‘Teenage Mutant Ninja Turtles’ (2014) Movie Review

Teenage Mutant Ninja Turtles is a “paint by numbers” action-comedy hoping to attract an audience that still enjoys the Turtles today while also aspiring to appeal to an older audience that may be familiar with the mutant amphibians from their childhood through name alone. Truth is, this is a movie that will mostly appeal to a younger audience and yet it still carries a PG-13 rating despite the actual content warranting nothing more than a PG.

The film opens with an animated sequence hinting at the mutant turtles origins, which is largely a waste of time since it’s explored deeper within the story’s narrative, involving “frothy” television reporter April O’Neil (Megan Fox) and her previously unknown involvement in the lives of the turtles and their “father”, a rat named Splinter (voiced by Tony Shalhoub). This narrative, as it were, includes a mean ol’ businessman focused on taking over New York City alongside the even more evil Shredder using a contagion for which only said businessman’s company has the cure. Isn’t that always the way? (Answer: Yes, yes it is.)

The screenplay by Josh Appelbaum, André Nemec and Evan Daugherty is hardly original and director Jonathan Liebesman does the film no favors in the way he pieces together the opening third, choosing to use April as a narrative mouthpiece in scenes meant to be funny(?) as she expounds on less-than-intricate plot details either to herself, her roommate, her cameraman (Will Arnett) or her boss (Whoopi Goldberg). She also thinks it’s a good idea to ride her bike at night, in the rain, at the shipping docks and go exploring in an area where known criminal activity has previously taken place. Fortunately for her this offers up her first sighting of the vigilante mutant turtles, an incident that actually sets the entire plot in motion. In fact, had she been a smart and responsible individual the entirety of this film might never have taken place.

I don’t want to sound too down on the film, though, I did laugh at a few moments. Arnett gets a few chuckles and the turtles even have a few humorous moments, most of which belonging to Michelangelo (voiced by Noel Fisher) as he pines for April and delivers the majority of the film’s one-liners, very few of which, surprisingly, are all that cringe-worthy. Even the Turtles’ “Cowabunga” catchphrase works, but it works within the framework of a movie largely meant for an audience of children.

To evaluate this as a movie for adults is another story because it’s not for adults even if your attention might be sated by a few humorous moments and impressive visual effects.
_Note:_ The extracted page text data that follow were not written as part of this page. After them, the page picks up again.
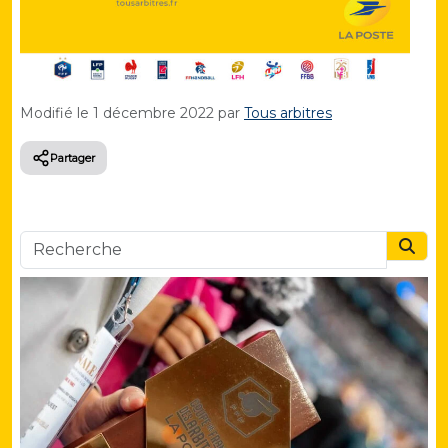
Modifié le
1 décembre 2022
par
Tous arbitres
Partager
Searc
There is nothing beyond standard plot points being explored, the ticking clock is utilized in the most cliched of ways, fight scenes are less than spectacular and one massive set piece falling down a snowy mountain, while visually impressive (as are all the film’s effects), comes with very little sense of peril no different than the barrel sequence in The Hobbit: The Desolation of Smaug.

It’s a movie that seems to capture the essence of Peter Laird and Kevin Eastman‘s mid-’80s creation, at least as I remember seeing them as a child. Their love of pizza isn’t stuffed down our throats (though the Pizza Hut tie-in is, as is a giant billboard for upcoming Paramount release Project Almanac, which, like Turtles, is also produced by Michael Bay) and their catchphrases and teen lingo are kept to a minimum, thankfully and appropriately considering the time for “dude”, “gnarly” and “radical” has pretty much passed.

If I was of a particular age I bet I would have eaten up every bit of this movie. As it is, I don’t think I’ve necessarily outgrown the “Teenage Mutant Ninja Turtles” but this adaptation is hoping to target too broad an audience for me to care much if at all.